THINGS TO DO:
A) In the supplied text about designing a patient list view, how much time per patient did nurse managers have to discuss status and enter updates?
B) From the supplied text about designing a patient list view, return verbatim the part that opens with the words containing "Iterative Design Work: Creating" and closes with "this fast-paced reality.".

SUPPLIED TEXT:
*** Block opens ***

These early designs helped define the initial scope and allowed the team to begin reviewing real workflows. I used them in early usability tests, which revealed a crucial insight: the primary users were not analysts or care coordinators, but nurse managers.

By observing their morning meetings and asking them to walk through how they discussed patients and updated their records, I began to understand the real process and the urgency they felt in needing fast, high-level summaries of all patients.
Iterative Design Work: Creating a List View for Morning Meetings
Through weekly usability tests and observation of morning meetings, I learned that nurse managers had very limited time to discuss and update patient information. They needed to review every patient on their floor in under an hour. That meant no more than two minutes per patient to both talk about their status and enter updated information. The interface had to support this fast-paced reality.
Based on what I learned, I designed a list view that showed all patients on a unit with clear, consistent formatting. Key discharge details were visible at a glance, and icons indicated status or barriers without requiring a click. The layout minimized scrolling and grouped related information together, so nurse managers could work quickly during their meetings. Each row in the list view became a lightweight snapshot of a patient’s status, designed for clarity, speed, and ease of scanning.

*** Block closes ***

AVAILABLE DATA:

*** Block opens ***

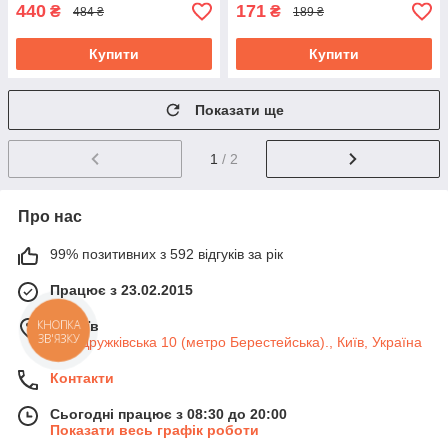
440
171
₴
₴
484 ₴
189 ₴
Купити
Купити
Показати ще
1
/ 2
Про нас
99% позитивних з 592 відгуків за рік
Працює з 23.02.2015
м. Київ
КНОПКА
ЗВ'ЯЗКУ
вул. Дружківська 10 (метро Берестейська)., Київ, Україна
Контакти
Сьогодні працює з 08:30 до 20:00
Показати весь графік роботи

*** Block closes ***

ANSWERS FOR THE EXERCISE:
A) No more than two minutes per patient.

B)
Iterative Design Work: Creating a List View for Morning Meetings
Through weekly usability tests and observation of morning meetings, I learned that nurse managers had very limited time to discuss and update patient information. They needed to review every patient on their floor in under an hour. That meant no more than two minutes per patient to both talk about their status and enter updated information. The interface had to support this fast-paced reality.